Exercises =>
1 - Could you output the passage of the article on IoT ingestion with NiFi starting at "I route based" and ending at "in HDP 3.0.", copied word for word?
2 - Answer these questions about the article on IoT ingestion with NiFi:
(a) Which version of the Apache NiFi registry does the article welcome?
(b) Into what format are the two non-image file types converted before being stored in HDFS?
(c) What condition leads to a Slack message being sent?
3 - Do the following statements agree with the article on IoT ingestion with NiFi? Answer each with yes or no and quote the deciding words.
(a) The MiniFi flow is designed in the Apache NiFi UI.
(b) Data goes from the edge server to a cloud HDF 3.1 cluster.
(c) Each device sends two streams.

Text under study =>
BEGIN

Ingesting Multiple IoT Devices with Apache NiFi 1.7 and MiniFi 0.5 (GPS, Temperature, Humidity, DL Results, Images)

Part 1: Multiple Devices with Data
Keywords: Deep Learning On The Edge, GPS Ingestion, Sense-Hat and Rainbow Hat Sensor Ingest, WebCam Image Ingest
In preparation for my talk at Strata in NYC, I am updating my IoT demos for more devices, more data types and more actions.
I have three streams coming from each device including web camera images.
When we are sending data from a MiniFi agent we need to define a port on an Apache NiFi server/cluster to receive it.
So I design my MiniFi flow in the Apache NiFi UI (pretty soon there will be a special designer for this). You then highlight everything there and hit Create Template. You can then export it and convert to config.yml. Again, this process will be automated and connected with the NiFi Registry very shortly to make this less clicks.
This is an example. When you connect to it in your flow you design in Apache NiFi UI you will connect to this port on the Remote Processor Group. If you are manually editing one (okay never do this, but sometimes I have to). You can copy that ID from this Port Details and past it in the file.
Once MiniFi has it's config.yml and it's started, we will start getting messages to that Port.
You can see I have two inputs, one for Movidius and one for Rainbow. I could just have one and route to what I want. It's up to you how you want to segment these flows.
Welcome to Apache NiFi registry v0.2.0, this one works just as well. Very stable, but with some new magic. You can now connect to Git and Github!!!!
We have structured JSON, so let's Infer a schema, clean it up and store it in the Hortonworks Schema Registry. That will make it versioned and REST enabled. I add one for the each of the two JSON file types I am sending from the rainbow device. You can see the schemas in full at the bottom of the article.
The data is received from MiniFi on my local NiFi edge server for simple event processing, filtering and analysis.
I route based on the two types of files, apply their schema, do a simple filter via SQL and send the converted AVRO formatted file to my cloud hosted cluster.
Once I get the data I send it from my edge server to my cloud HDF 3.2 cluster. For images, I send them to my existing image storage processor group. For my other two types of files I convert them to Apache ORC and store in HDFS as Apache Hive tables.
Server Dashboard
Rainbow Processing
Routing is Easy
On High Humidity, Send a Slack Message (Query on humidity value)
We can dive into any flowfile as it travels through the system and examine it's data and metadata.
Now that my data is saved in HDFS with Hive tables on top I can use the latest version of Apache Zeppelin to analyze the data.
I added some maps to Zeppelin via Helium, which is now available in HDP 3.0.

END

[Records from a collection]

BEGIN

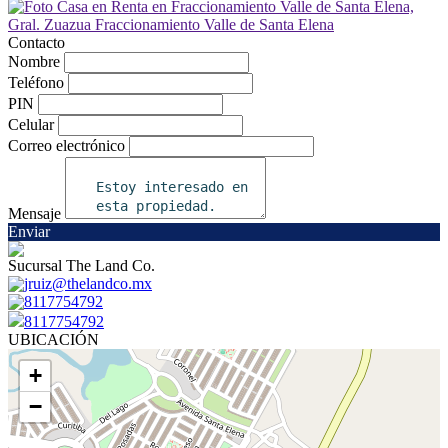
Contacto
Nombre
Teléfono
PIN
Celular
Correo electrónico
Mensaje
Enviar
Sucursal The Land Co.
jruiz@thelandco.mx
8117754792
8117754792
UBICACIÓN
+
−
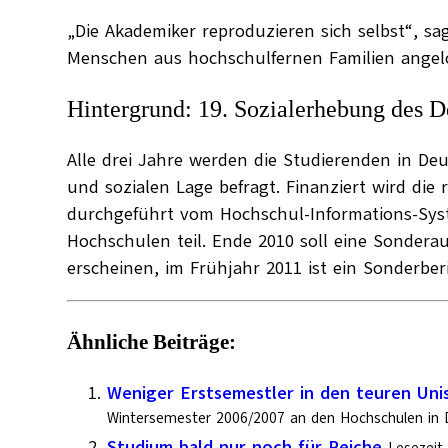
„Die Akademiker reproduzieren sich selbst“, s
Menschen aus hochschulfernen Familien angeloc
Hintergrund: 19. Sozialerhebung des 
Alle drei Jahre werden die Studierenden in D
und sozialen Lage befragt. Finanziert wird di
durchgeführt vom Hochschul-Informations-Sys
Hochschulen teil. Ende 2010 soll eine Sondera
erscheinen, im Frühjahr 2011 ist ein Sonderbe
Ähnliche Beiträge:
Weniger Erstsemestler in den teuren Uni
Wintersemester 2006/2007 an den Hochschulen in
Studium bald nur noch für Reiche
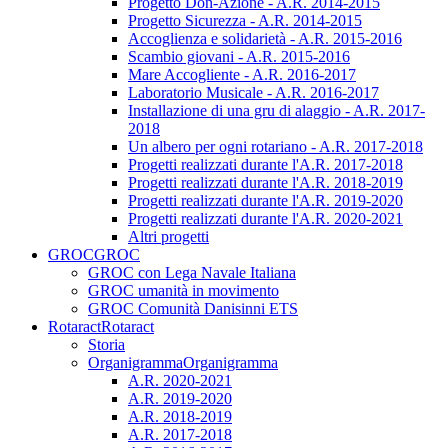
Progetto Don-Azione - A.R. 2014-2015
Progetto Sicurezza - A.R. 2014-2015
Accoglienza e solidarietà - A.R. 2015-2016
Scambio giovani - A.R. 2015-2016
Mare Accogliente - A.R. 2016-2017
Laboratorio Musicale - A.R. 2016-2017
Installazione di una gru di alaggio - A.R. 2017-
2018
Un albero per ogni rotariano - A.R. 2017-2018
Progetti realizzati durante l'A.R. 2017-2018
Progetti realizzati durante l'A.R. 2018-2019
Progetti realizzati durante l'A.R. 2019-2020
Progetti realizzati durante l'A.R. 2020-2021
Altri progetti
GROC
GROC
GROC con Lega Navale Italiana
GROC umanità in movimento
GROC Comunità Danisinni ETS
Rotaract
Rotaract
Storia
Organigramma
Organigramma
A.R. 2020-2021
A.R. 2019-2020
A.R. 2018-2019
A.R. 2017-2018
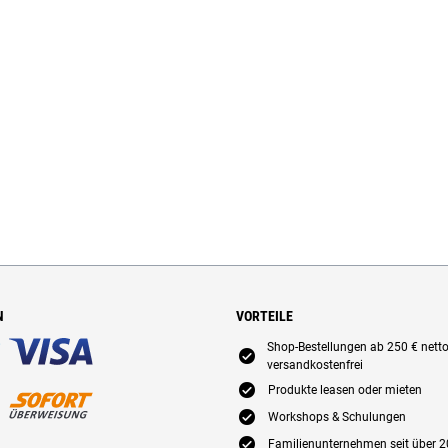
N
VORTEILE
Shop-Bestellungen ab 250 € nett
E
versandkostenfrei
E
Produkte leasen oder mieten
E
Workshops & Schulungen
E
Familienunternehmen seit über 2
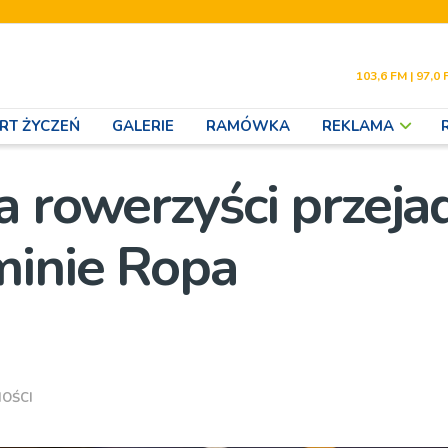
103,6 FM | 97,0 
RT ŻYCZEŃ
GALERIE
RAMÓWKA
REKLAMA
a rowerzyści przeja
minie Ropa
OŚCI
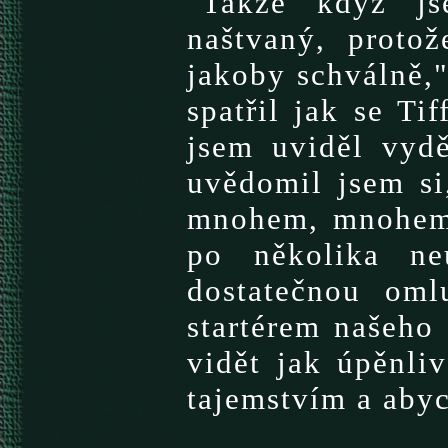
"Takže když js
naštvaný, proto
jakoby schválně,"
spatřil jak se Ti
jsem uviděl vydě
uvědomil jsem si,
mnohem, mnohem v
po několika ne
dostatečnou oml
startérem našeho 
vidět jak úpěnliv
tajemstvím a abych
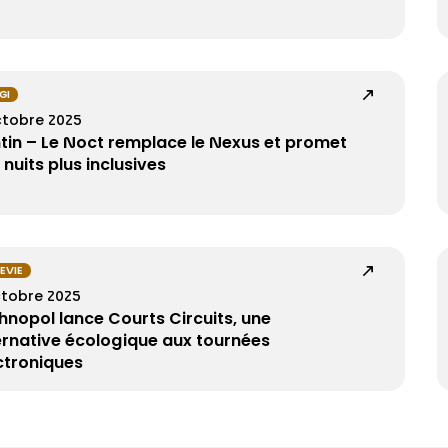
GI
ctobre 2025
tin – Le Noct remplace le Nexus et promet
 nuits plus inclusives
EVIE
ctobre 2025
hnopol lance Courts Circuits, une
ernative écologique aux tournées
ctroniques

END

Solutions per task =>
1 -
I route based on the two types of files, apply their schema, do a simple filter via SQL and send the converted AVRO formatted file to my cloud hosted cluster.
Once I get the data I send it from my edge server to my cloud HDF 3.2 cluster. For images, I send them to my existing image storage processor group. For my other two types of files I convert them to Apache ORC and store in HDFS as Apache Hive tables.
Server Dashboard
Rainbow Processing
Routing is Easy
On High Humidity, Send a Slack Message (Query on humidity value)
We can dive into any flowfile as it travels through the system and examine it's data and metadata.
Now that my data is saved in HDFS with Hive tables on top I can use the latest version of Apache Zeppelin to analyze the data.
I added some maps to Zeppelin via Helium, which is now available in HDP 3.0.

2 -
(a) v0.2.0
(b) Apache ORC
(c) High humidity

3 -
(a) Yes: "So I design my MiniFi flow in the Apache NiFi UI"
(b) No: "I send it from my edge server to my cloud HDF 3.2 cluster"
(c) No: "I have three streams coming from each device"